O que deveria ser o marco inicial de uma operação milionária de transporte de pacientes em Rondônia transformou-se, na madrugada do dia 1º de março, em um imbróglio jurídico, ou seja, questionamentos sobre a legalidade do procedimento e política com repercussão nacional. Uma decisão liminar da 2ª Vara da Fazenda e Saúde Pública de Porto Velho barrou o início das atividades da empresa UNI SOS Emergências Médicas Ltda, através do contrato N.º 167/2026, minutos antes de o contrato entrar em vigor, através de Mandado de Segurança.

O acordo, firmado com o governo do Estado, prevê o repasse de R$ 46,7 milhões anuais para o serviço de transporte pré-hospitalar via da Secretaria de Estado da Saúde (Sesau). O caso ganhou contornos de escândalo político após a análise do quadro societário da empresa vencedora.
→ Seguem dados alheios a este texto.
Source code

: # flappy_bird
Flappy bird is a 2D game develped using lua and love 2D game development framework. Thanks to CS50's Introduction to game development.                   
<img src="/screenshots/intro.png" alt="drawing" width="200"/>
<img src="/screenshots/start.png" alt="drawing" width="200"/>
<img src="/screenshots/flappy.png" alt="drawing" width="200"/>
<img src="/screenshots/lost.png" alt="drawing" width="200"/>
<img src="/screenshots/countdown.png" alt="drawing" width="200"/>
Documentos de consulta pública apontam como sócio-administrador da UNI SOS o empresário Evaldo Calil Pereira Jardim, identificado como irmão do deputado federal Arnaldo Jardim (Cidadania-SP), veterano no cenário político, conhecido no Palácio do Congresso Nacional em Brasília, com histórico de mais de 20 anos na política.

Embora a relação familiar não seja o objeto central da ação judicial no momento, o vínculo levanta suspeitas de nepotismo cruzado e conflito de interesses, dada a magnitude do contrato com o poder público na área da saúde. A suspensão foi determinada pela juíza Juliana Paula Silva da Costa durante o plantão judicial, no último sábado (28), atendendo a um mandado de segurança impetrado pela concorrente, REM (Rondônia Emergências Médicas Ltda).
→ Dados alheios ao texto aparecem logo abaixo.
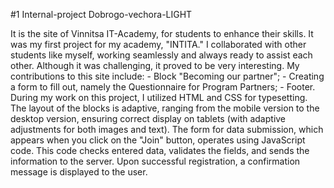 #1 Internal-project Dobrogo-vechora-LIGHT

   It is the site of Vinnitsa IT-Academy, for students to enhance their skills. It was my first project for my academy, "INTITA." 
I collaborated with other students like myself, working seamlessly and always ready to assist each other. 
Although it was challenging, it proved to be very interesting.
   My contributions to this site include:
      - Block "Becoming our partner";
      - Creating a form to fill out, namely the Questionnaire for Program Partners;
      - Footer.
   During my work on this project, I utilized HTML and CSS for typesetting.
The layout of the blocks is adaptive, ranging from the mobile version to the desktop version, ensuring correct display on tablets (with adaptive adjustments for both images and text).
The form for data submission, which appears when you click on the "Join" button, operates using JavaScript code.
This code checks entered data, validates the fields, and sends the information to the server.
Upon successful registration, a confirmation message is displayed to the user.
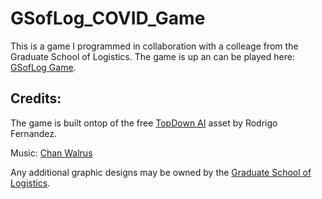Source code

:# GSofLog_COVID_Game
This is a game I programmed in collaboration with a colleage from the Graduate School of Logistics. The game is up an can be played here: [GSofLog Game](https://gsoflog.lfo.tu-dortmund.de/gsoflog-game/).

## Credits:

The game is built ontop of the free [TopDown AI](https://assetstore.unity.com/packages/templates/topdown-ai-54579) asset by Rodrigo Fernandez.

Music: [Chan Walrus](https://chanwalrus.com/music-archive/ )

Any additional graphic designs may be owned by the [Graduate School of Logistics](https://gsoflog.lfo.tu-dortmund.de/en/).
De acordo com a magistrada, no processo 7010097-40.2026.8.22.0001, há indícios consistentes de que a UNI SOS não cumpriu exigências básicas do edital, entre as quais: dúvidas se a empresa possui estrutura física real para atender a demanda; divergências entre o que foi apresentado no papel e a capacidade técnica comprovada e enquadramento tributário.
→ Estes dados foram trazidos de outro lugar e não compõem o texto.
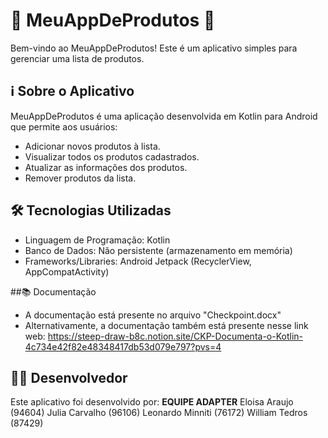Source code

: # 🛒 MeuAppDeProdutos 📱

Bem-vindo ao MeuAppDeProdutos! Este é um aplicativo simples para gerenciar uma lista de produtos.

## ℹ️ Sobre o Aplicativo

MeuAppDeProdutos é uma aplicação desenvolvida em Kotlin para Android que permite aos usuários:

- Adicionar novos produtos à lista.
- Visualizar todos os produtos cadastrados.
- Atualizar as informações dos produtos.
- Remover produtos da lista.

## 🛠️ Tecnologias Utilizadas

- Linguagem de Programação: Kotlin
- Banco de Dados: Não persistente (armazenamento em memória)
- Frameworks/Libraries: Android Jetpack (RecyclerView, AppCompatActivity)

##📚 Documentação

- A documentação está presente no arquivo "Checkpoint.docx"
- Alternativamente, a documentação também está presente nesse link web: https://steep-draw-b8c.notion.site/CKP-Documenta-o-Kotlin-4c734e42f82e48348417db53d079e797?pvs=4

## 👨‍💻 Desenvolvedor

Este aplicativo foi desenvolvido por:
**EQUIPE ADAPTER**
Eloisa Araujo (94604) 
Julia Carvalho (96106) 
Leonardo Minniti (76172) 
William Tedros (87429)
“Permitir o início de um contrato sobre o qual pesam fundados indícios de nulidade em sua origem significaria consolidar um fato consumado, com mobilização de centenas de profissionais, dezenas de veículos e a realização de pagamentos com recursos públicos, o que dificultaria sobremaneira o eventual restabelecimento do status quo ante [o estado em que as coisas estavam antes]”, destacou a juíza em sua decisão.

Próximos passos

O processo entra agora na fase de manifestações da Secretaria de Estado da Saúde (Sesau), do Ministério Público de Rondônia (MPRO) e da empresa contratada. A apuração passa a se concentrar em dois eixos: a real capacidade técnica da empresa para atuar em serviços que impactam diretamente a vida dos pacientes e a regularidade legal e ética da contratação.